Proviamo ad analizzare un caso, tratto dal Database di Dialogica, che raccoglie più di 14 milioni di shopper profilati in-store per caratteristiche, comportamenti, acquisti.
In una zona di uno store monitorato per sette mesi, arriva il 42 % dei clienti. Sono presenti due strutture espositive differenti, una sulla destra, l’altra sulla sinistra. Entrambe sono food di larghissimo utilizzo quotidiano, anche se di categorie diverse (sostituibili per funzione e momento d’uso), ma comunque con brand “super”.
Alla prima struttura giunge il 27 % degli shopper, alla seconda il 15 %. Gli shopper potenziali, ovvero coloro che prestano attenzione ai prodotti, nella prima sono il 7,4 % dei passanti, nella seconda il 5 %.

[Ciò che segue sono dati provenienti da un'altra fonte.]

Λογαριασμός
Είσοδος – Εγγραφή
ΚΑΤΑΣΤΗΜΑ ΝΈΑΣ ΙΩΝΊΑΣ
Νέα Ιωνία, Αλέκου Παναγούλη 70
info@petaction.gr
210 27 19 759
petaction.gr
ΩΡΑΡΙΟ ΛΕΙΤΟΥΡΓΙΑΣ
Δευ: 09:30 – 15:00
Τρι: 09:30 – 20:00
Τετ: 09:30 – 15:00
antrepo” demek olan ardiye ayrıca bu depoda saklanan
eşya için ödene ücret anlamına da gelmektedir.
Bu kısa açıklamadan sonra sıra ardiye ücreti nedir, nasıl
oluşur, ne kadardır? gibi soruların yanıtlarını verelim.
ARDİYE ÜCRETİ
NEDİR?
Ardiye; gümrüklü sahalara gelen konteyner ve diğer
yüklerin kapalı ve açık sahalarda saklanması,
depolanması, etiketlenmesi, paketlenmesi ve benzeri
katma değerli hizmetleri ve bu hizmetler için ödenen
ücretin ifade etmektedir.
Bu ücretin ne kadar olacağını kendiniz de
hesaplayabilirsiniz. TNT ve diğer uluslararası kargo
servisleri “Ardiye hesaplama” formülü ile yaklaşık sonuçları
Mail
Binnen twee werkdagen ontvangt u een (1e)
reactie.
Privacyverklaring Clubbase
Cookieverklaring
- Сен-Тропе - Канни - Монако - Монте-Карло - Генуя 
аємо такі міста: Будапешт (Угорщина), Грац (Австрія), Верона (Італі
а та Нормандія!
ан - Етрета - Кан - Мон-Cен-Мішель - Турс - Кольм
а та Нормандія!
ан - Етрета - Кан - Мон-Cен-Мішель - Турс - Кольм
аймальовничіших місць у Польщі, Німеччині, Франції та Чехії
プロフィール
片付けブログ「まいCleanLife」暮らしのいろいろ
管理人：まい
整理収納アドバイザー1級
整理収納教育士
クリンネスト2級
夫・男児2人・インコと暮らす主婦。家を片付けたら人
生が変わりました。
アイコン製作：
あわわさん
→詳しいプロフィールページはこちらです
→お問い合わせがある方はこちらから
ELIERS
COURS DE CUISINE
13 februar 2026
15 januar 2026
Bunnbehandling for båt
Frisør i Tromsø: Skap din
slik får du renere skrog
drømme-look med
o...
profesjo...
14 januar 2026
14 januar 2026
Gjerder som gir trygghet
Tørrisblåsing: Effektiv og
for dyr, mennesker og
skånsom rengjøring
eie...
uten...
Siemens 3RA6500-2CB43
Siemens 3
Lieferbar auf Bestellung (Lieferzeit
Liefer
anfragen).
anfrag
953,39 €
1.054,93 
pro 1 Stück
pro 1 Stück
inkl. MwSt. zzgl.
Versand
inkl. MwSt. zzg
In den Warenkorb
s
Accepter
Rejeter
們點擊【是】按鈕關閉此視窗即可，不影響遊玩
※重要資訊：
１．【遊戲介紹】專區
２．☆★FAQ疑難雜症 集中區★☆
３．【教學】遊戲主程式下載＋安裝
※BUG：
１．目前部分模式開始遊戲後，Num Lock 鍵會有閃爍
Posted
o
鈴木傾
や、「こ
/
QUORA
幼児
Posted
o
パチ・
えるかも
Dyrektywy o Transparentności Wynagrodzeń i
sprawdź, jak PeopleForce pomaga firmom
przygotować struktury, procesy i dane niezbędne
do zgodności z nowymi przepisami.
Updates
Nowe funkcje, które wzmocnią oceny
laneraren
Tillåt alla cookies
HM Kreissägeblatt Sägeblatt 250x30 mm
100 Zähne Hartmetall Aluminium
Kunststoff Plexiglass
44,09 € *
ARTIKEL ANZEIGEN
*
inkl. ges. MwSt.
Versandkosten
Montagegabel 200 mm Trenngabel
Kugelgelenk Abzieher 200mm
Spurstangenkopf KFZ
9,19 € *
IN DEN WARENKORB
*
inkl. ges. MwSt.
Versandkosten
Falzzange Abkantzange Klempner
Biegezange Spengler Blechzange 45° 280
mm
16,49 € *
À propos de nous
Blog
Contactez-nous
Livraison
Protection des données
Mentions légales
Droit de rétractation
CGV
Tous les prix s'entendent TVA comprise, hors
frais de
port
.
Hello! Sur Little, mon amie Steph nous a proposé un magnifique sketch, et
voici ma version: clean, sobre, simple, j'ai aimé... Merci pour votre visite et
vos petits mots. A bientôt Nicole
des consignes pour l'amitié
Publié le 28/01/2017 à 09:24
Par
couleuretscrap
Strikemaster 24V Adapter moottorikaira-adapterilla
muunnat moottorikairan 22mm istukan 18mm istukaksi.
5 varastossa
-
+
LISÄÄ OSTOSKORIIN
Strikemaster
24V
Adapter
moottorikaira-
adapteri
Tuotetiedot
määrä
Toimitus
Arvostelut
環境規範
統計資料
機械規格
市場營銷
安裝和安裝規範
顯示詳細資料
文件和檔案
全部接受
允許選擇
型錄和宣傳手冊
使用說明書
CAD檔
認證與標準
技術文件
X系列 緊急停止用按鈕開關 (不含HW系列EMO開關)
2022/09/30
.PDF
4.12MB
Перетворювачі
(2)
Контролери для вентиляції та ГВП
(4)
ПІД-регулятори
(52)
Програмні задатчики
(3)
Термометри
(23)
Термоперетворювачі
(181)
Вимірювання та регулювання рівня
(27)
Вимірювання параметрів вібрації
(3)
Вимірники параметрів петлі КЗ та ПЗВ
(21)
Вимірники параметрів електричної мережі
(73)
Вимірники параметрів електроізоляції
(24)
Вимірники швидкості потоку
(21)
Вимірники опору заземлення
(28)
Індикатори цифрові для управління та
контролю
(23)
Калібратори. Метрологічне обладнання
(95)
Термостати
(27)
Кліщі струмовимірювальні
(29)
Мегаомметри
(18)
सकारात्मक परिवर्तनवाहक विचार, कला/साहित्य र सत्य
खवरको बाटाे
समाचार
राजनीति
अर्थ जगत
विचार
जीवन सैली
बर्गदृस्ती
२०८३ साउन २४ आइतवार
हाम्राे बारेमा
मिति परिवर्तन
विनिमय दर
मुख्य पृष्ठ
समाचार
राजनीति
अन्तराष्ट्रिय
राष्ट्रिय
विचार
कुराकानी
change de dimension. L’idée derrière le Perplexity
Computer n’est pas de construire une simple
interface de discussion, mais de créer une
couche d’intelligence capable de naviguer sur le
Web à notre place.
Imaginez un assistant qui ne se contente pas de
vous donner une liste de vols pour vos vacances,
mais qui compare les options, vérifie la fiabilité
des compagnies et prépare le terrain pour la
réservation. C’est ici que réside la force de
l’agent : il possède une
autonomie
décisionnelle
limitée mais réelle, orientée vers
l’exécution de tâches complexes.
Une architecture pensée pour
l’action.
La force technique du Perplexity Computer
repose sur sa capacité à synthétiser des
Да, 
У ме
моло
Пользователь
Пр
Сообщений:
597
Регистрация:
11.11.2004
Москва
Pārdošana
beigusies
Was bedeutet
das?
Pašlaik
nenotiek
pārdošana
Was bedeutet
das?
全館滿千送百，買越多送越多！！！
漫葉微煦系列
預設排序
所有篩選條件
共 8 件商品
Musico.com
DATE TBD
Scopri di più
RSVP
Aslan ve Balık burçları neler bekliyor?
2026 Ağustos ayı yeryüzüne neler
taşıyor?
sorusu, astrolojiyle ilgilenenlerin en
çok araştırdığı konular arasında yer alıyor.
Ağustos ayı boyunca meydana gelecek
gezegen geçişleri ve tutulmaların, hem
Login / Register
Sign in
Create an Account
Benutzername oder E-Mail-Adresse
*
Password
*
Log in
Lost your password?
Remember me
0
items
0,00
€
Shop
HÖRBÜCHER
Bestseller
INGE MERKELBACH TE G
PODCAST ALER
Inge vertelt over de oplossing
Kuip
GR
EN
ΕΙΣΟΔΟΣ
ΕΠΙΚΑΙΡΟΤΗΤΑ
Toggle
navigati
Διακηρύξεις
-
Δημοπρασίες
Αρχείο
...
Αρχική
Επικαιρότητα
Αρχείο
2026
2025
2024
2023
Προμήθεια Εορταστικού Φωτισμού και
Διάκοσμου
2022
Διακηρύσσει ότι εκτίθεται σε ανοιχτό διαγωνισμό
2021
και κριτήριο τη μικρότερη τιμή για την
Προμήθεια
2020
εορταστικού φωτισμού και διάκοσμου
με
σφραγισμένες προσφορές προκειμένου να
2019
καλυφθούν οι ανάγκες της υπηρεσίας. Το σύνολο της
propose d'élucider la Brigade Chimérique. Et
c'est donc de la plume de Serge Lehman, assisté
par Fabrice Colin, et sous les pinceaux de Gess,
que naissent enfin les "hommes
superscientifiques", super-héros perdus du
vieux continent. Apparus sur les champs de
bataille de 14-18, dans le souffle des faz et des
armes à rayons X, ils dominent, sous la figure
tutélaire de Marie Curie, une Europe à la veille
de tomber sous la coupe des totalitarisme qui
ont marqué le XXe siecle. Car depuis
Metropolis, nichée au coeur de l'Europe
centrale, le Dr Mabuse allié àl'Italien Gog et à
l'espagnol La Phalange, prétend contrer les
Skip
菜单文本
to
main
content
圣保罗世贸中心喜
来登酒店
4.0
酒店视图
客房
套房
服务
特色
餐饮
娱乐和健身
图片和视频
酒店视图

La prima vende 5,4 pezzi per shopper potenziale. La seconda 4,8 pezzi.
Stesso numero di persone nell’area, 58 % di shopper in più nella zona della struttura 1. La struttura registra, in termini reali, ovvero rispetto alle persone che la hanno guardata, il 12 % di vendite in più. L’intensity index (ovvero la percentuale di vendite in promozione) era il 33 % per i prodotti in zona 1, il 30 % per quelli in zona 2.
Stessa zona, brand parimenti potenti, ugualmente promozionati. La differenza di performance si spiega con una maggiore equity della marca e con vendite complessive della categoria (registrata in toto nel medesimo periodo) superiori, quindi maggiori acquisti.
Conclusioni; non è vero che un hot spot di uno store produce sempre gli stessi risultati. Non è sufficiente misurare quante persone entrano in un punto vendita e dove vanno. La realtà è ben più complessa delle nostre semplificazioni.